A mo’ di conclusione auspicherei, nel rispetto della coscienza altrui, un recupero deciso del patrimonio di pace della primitiva Chiesa. Soprattutto mi piacerebbe che i politici cattolici sapessero esprimere una chiara e forte opzione di pace e nonviolenza, che non è passività; basti pensare ai grandi pacifisti del passato e anche ai tanti gruppi della società civile a tutt’oggi impegnati a costruire la pace in zone di conflitto, con tanti sacrifici, fino al rischio della vita. Opzione di pace da far valere nei confronti dei conflitti armati di oggi, sulla scia di don Luigi Sturzo, che certo non mancava né di senso morale né di senso politico e di realismo. Egli scriveva: "L’obiezione di coscienza non è che una negazione pratica e cosciente del diritto dello stato a fare la guerra. E’ un conflitto fra un ordine stabilito e un ordine ideale. Si dirà: <<Così si fomenta la ribellione e l’anarchia>>. Inesatto: se la gran parte dei cittadini fossero <obiettori> di coscienza, cesserebbero le guerre" (Londra 14 marzo 1933, da "L’Aube Nouvelle", Paris, aprile 1933; riportato in "Per una prassi di pace" del sottoscritto. EDB).

Angelo Cavagna

Breve replica di Roberto Beretta sullo stesso AVVENIRE
del 17 novembre e stessa pagina

Caro padre Cavagna,

di fronte alla sua (sempre utile) dotta lezione di pacifismo nella storia della Chiesa, me la cavo ricordandole che il mio articolo era in realtà la presentazione di un libro altrui, e precisamente de <<I santi militari>> di Rino Cammilleri (edizioni Estrella de Oriente) e che dunque con lui avrebbe dovuto incrociare le garbate lame della sua puntualizzazione.

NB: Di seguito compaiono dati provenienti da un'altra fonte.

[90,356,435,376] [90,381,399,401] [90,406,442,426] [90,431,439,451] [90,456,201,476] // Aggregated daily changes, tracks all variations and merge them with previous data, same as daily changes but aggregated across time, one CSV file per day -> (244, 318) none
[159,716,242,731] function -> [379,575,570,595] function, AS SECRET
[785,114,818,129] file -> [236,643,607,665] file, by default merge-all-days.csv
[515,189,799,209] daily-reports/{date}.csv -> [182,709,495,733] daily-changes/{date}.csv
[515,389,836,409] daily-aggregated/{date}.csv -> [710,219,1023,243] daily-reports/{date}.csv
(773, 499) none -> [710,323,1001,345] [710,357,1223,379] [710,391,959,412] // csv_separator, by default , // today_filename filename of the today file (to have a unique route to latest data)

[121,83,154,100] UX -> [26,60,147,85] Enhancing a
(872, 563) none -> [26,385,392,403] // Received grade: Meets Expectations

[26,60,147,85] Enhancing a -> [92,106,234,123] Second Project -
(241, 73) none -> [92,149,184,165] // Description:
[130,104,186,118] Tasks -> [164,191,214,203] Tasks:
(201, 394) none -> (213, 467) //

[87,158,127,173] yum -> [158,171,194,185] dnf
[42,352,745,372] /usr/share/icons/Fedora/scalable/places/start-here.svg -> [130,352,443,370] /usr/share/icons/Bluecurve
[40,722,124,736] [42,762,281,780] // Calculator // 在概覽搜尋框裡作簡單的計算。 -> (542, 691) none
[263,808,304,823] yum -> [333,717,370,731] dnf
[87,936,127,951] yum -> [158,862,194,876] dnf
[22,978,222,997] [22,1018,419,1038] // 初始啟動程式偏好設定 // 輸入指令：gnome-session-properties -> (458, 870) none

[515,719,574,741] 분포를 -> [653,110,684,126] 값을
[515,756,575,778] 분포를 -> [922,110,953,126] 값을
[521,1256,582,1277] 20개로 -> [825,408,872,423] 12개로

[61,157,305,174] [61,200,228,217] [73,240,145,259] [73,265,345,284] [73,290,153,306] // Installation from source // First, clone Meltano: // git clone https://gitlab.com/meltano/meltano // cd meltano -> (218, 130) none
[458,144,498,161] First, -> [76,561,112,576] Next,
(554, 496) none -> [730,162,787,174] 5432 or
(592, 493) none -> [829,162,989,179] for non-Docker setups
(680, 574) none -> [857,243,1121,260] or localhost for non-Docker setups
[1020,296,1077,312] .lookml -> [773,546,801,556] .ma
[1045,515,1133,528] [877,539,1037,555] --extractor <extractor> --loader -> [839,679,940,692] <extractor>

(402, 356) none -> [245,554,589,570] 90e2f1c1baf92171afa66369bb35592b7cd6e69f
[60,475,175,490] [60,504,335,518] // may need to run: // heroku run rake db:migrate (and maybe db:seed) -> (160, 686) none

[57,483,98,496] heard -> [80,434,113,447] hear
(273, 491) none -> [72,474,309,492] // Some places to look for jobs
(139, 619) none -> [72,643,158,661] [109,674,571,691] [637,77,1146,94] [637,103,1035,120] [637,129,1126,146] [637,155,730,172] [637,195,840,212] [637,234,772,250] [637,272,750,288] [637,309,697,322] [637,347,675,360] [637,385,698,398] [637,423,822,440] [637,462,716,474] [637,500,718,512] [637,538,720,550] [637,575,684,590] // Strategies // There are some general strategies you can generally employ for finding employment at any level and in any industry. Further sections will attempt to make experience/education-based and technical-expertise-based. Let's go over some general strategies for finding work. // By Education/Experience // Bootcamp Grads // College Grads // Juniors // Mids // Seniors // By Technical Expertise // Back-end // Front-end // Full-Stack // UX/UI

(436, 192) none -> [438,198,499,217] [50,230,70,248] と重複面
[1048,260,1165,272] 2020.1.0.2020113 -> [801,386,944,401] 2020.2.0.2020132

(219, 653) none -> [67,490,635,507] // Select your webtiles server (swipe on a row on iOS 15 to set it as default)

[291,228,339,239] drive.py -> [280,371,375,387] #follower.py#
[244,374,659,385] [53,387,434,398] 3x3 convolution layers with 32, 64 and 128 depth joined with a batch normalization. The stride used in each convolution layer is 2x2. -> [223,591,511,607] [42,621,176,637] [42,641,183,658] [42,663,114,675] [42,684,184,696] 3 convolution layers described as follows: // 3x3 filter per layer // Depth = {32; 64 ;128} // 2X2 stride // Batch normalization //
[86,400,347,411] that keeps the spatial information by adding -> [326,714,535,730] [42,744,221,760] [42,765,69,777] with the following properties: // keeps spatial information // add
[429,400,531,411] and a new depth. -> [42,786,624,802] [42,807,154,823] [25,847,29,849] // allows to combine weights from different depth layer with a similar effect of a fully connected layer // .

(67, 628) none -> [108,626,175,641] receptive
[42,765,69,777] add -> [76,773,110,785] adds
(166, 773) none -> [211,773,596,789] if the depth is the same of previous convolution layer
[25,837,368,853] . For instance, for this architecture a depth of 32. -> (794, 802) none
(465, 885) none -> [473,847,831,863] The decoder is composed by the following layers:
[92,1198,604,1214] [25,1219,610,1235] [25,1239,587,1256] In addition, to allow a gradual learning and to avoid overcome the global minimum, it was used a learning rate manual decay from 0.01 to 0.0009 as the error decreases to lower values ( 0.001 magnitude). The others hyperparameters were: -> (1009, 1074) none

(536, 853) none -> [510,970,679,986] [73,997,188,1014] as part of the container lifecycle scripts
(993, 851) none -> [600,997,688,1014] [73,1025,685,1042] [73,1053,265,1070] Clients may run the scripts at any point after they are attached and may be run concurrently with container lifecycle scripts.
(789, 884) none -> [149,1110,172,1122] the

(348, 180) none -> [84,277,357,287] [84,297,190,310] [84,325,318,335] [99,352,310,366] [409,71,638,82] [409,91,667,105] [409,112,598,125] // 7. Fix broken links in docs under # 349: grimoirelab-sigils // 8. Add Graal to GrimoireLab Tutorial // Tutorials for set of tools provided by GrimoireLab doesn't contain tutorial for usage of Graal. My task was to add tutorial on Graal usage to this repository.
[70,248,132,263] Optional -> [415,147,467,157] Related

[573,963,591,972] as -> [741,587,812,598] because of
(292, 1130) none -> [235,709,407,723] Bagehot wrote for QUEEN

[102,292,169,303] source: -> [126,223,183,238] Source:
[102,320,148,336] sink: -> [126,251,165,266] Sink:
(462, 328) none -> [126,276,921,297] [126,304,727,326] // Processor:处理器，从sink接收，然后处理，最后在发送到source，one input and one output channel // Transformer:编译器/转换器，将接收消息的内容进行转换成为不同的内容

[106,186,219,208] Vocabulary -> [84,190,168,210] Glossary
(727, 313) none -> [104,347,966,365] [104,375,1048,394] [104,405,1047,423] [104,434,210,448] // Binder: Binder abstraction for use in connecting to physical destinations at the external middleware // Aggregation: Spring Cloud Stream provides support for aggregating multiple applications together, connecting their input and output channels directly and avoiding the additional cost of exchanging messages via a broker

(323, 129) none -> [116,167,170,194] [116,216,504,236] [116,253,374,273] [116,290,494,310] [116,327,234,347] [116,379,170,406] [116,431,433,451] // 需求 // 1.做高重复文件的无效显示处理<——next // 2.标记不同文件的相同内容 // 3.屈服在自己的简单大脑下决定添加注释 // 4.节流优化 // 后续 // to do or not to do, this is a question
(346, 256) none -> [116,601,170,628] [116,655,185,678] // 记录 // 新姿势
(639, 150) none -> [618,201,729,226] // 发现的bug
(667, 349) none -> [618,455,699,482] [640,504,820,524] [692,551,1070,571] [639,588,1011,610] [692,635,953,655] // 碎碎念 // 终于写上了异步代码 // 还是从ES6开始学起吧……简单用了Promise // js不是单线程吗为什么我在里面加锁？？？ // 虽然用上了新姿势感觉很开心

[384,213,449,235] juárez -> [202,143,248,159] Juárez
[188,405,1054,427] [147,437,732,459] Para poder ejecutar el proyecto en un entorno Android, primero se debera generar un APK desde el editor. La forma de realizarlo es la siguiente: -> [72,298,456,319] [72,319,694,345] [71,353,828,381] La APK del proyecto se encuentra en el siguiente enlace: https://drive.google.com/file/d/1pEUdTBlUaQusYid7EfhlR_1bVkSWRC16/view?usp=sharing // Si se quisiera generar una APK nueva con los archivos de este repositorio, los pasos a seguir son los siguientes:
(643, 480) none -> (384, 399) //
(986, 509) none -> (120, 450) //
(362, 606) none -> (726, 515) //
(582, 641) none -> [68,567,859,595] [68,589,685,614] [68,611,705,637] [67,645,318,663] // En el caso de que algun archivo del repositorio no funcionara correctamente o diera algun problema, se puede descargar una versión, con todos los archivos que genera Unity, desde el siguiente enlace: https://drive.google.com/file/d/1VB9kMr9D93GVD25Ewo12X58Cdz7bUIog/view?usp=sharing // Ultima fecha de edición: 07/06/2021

Io – come si suol dire – non ho fatto altro che riportare i documenti storici (altrettanto puntuali di quelli da lei esposti) allegati dall’autore del suddetto saggio, enfatizzando i dati giornalisticamente più curiosi.

Del resto, non ci si può certo illudere di esaurire con un paio di articoli la dibattutissima questione del rapporto fra uso della forza, pacifismo e dottrina cristiana, tema sul quale esistono diverse fondate opinioni e che appare tuttora aperto alla discussione, da qualunque parte lo si consideri.